Second, the use of technology is key to tracking prescriptions. Practices that employ prescription drug monitoring programs, or PDMPs, can better identify those patients who've gotten opioids from other providers, signaling potential misuse or at least cause for a conversation with that patient.

Figuring out how to integrate the use of a PDMP with a practice's EHR is a barrier for many organizations, and the report argued that PDMP is only as good as the information it provides, increasing the call for a national PDMP as some practices service patients from neighboring states. Developing workarounds for this issue is key. Checking their own state's PDMP is the necessary first step and evaluating where they send patients from neighboring states will support these efforts. One practice leader has a group located in Maryland but sees patients from Virginia too. When the providers treat a Virginia patient, they send them to a pharmacy in that state for their medications. Luckily, Maryland's PDMP contains data from other nearby states such as Virginia, West Virginia, D.C., Pennsylvania and others. But keeping those lines of separation clear may help keep patient medication use information more accurate.

Also, using electronic prescriptions can help stop fake prescriptions from being filled, the report said.

A third focus area is referral management. Primary care providers who send patients to specialty practices for long-term pain management must have a clear understanding of the pain specialists in the area and their capabilities and policies. Establishing good relationships with area specialists is important and a good first step should include having those providers visit the PC practice to provide education on how they approach pain management with their patients. 

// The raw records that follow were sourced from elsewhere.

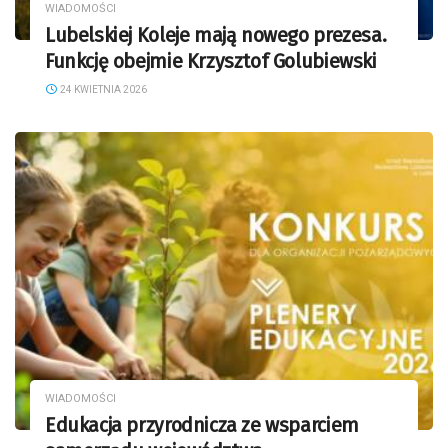
WIADOMOŚCI
Lubelskiej Koleje mają nowego prezesa.
Funkcję obejmie Krzysztof Golubiewski
24 KWIETNIA 2026
WIADOMOŚCI
Edukacja przyrodnicza ze wsparciem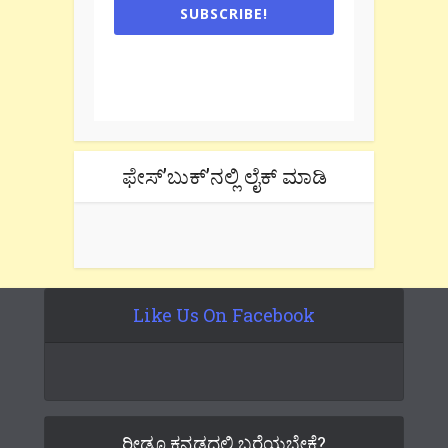
SUBSCRIBE!
One e-mail a week. We don't spam.
Don't forget to check the promotional
tab if you are using gmail.
ಫೇಸ್’ಬುಕ್’ನಲ್ಲಿ ಲೈಕ್ ಮಾಡಿ
Like Us On Facebook
ರೀಡೂ ಕನ್ನಡದಲ್ಲಿ ಬರೆಯಬೇಕೆ?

MGMA also developed standards that should guide medical practices in developing or modifying an opioid prescription policy. First, opioids should not be the first line of treatment for chronic pain. Should opioids be deemed the best course of action for a patient, then they should be combined with nonpharmacologic therapy and/or nonopioid pharmacologic therapy, as appropriate.

Second, all opioid treatment plans include when and how opioid therapy will eventually be discontinued as patients complete treatment. Education and evaluation are crucial, including the philosophy that "there is never a bad time to address the risks of opioid misuse with the patient, whether before beginning therapy or while managing therapy." An evaluation of the benefits and harms of opioid use should happen between one and four weeks after opioid therapy begins and after any dosage increase.

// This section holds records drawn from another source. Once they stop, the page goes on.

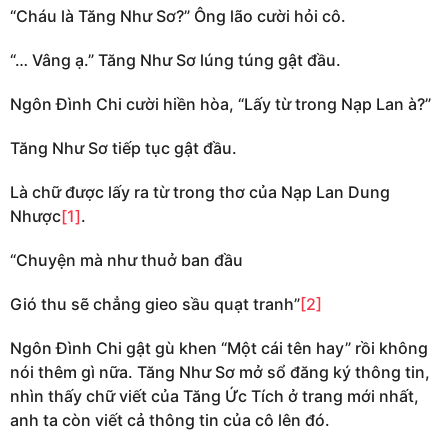
“Cháu là Tăng Như Sơ?” Ông lão cười hỏi cô.
“… Vâng ạ.” Tăng Như Sơ lúng túng gật đầu.
Ngôn Đình Chi cười hiền hòa, “Lấy từ trong Nạp Lan à?”
Tăng Như Sơ tiếp tục gật đầu.
Là chữ được lấy ra từ trong thơ của Nạp Lan Dung
Nhược
[1]
.
“Chuyện mà như thuở ban đầu
Gió thu sẽ chẳng gieo sầu quạt tranh”
[2]
Ngôn Đình Chi gật gù khen “Một cái tên hay” rồi không
nói thêm gì nữa. Tăng Như Sơ mở sổ đăng ký thông tin,
nhìn thấy chữ viết của Tăng Ức Tích ở trang mới nhất,
anh ta còn viết cả thông tin của cô lên đó.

The proper dose and length of use should always be employed. "Immediate-release opioids at the lowest effective dosage are preferred for starting therapy, prescribed in a quantity no greater than what is required for the duration of pain that is severe enough to require opioids," the report said.

PDMP data should be used to evaluate patients before starting them on opioid therapy and should also occur periodically thereafter, and urine drug testing of patients should happen at the start of opioid therapy, with subsequent testing occurring at least once a year.

Finally, have a plan for handling patients with opioid use disorder and be ready to offer options or to arrange treatment.

"By arming practice leaders and healthcare providers with this information, we're hopeful that they can be even more effective in fighting this epidemic at one of the most critical junctures: the point of care," Fischer-Wright said.